Algorithm 1 works normally when translated text is shorter than original. When translated text is longer, Algorithm 2 needs to be added:

Initialize element scaling factor as 1.0.
Initialize line spacing as 1.5.
Try typesetting using Algorithm 1.
If it cannot fit all elements:
First try to reduce line spacing by 0.1 step until reaching minimum line spacing (1.4)
If still cannot fit:
- When scale > 0.6, reduce element scaling by 0.05
- When scale <= 0.6, reduce element scaling by 0.1
- Reset line spacing to 1.5
When scale becomes less than 0.7, adjust minimum line spacing to 1.1
Report error if element scaling is less than 0.1.

Algorithm 2 can fit translations of almost all languages in original position.

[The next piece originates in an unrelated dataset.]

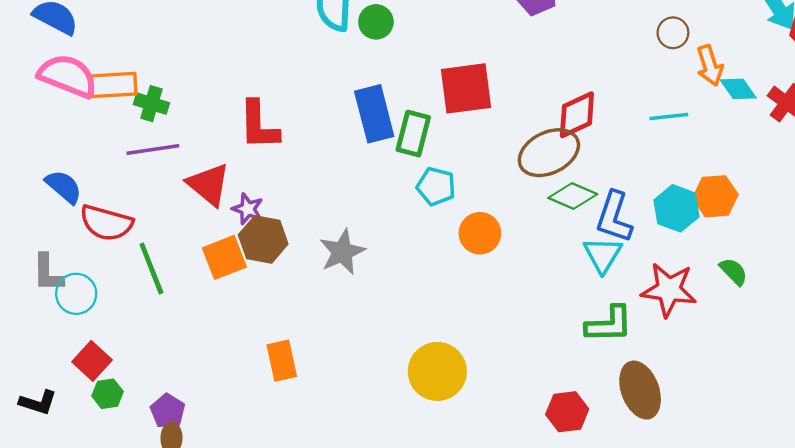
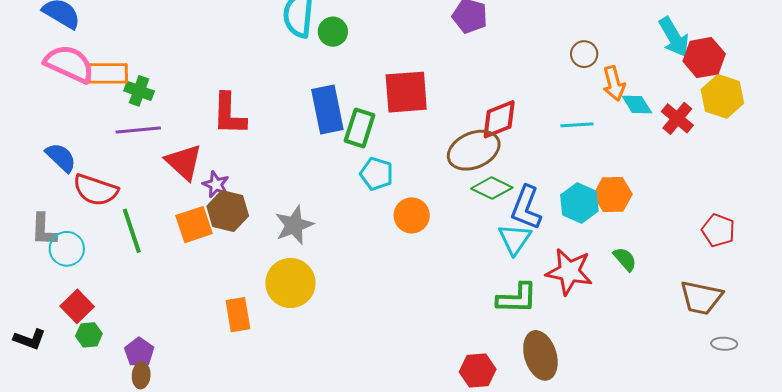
yellow circle: (437, 371) -> (290, 283), moved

However, for special cases like "图 1" translated to "Figure 1", even with the above algorithms some text may still overflow. So Algorithm 3:

Before reducing scale, first try to expand the bounding box in writing direction.
Calculate paragraph's right whitespace by:
Using 90% of page crop box width as maximum limit
Checking for overlapping paragraphs on the right
Checking for overlapping figures on the right
Expand paragraph bounding box based on available whitespace.
If still cannot fit all elements, continue with scale reduction as in Algorithm 2.

Additional Features

Mixed Chinese-English text handling:
Adds 0.5 character width spacing between Chinese and English text transitions
Excludes certain punctuation marks from this spacing rule
First line indent:
Adds 2 Chinese characters width indent for the first line when specified
Hanging punctuation:
Allows certain punctuation marks to extend beyond the right margin
Helps maintain better visual alignment

Limitations

Currently, we use PDFPlumber for PDF analysis, this is only implemented for paragraphs, only handles left-to-right writing.
Cannot handle table of contents alignment by dots.
Poor performance, needs optimization.
No global page information consideration, inconsistent text sizes.
No advanced typography features, poor reading experience.

UTR #59: East Asian Spacing specifies which characters need spacing between them.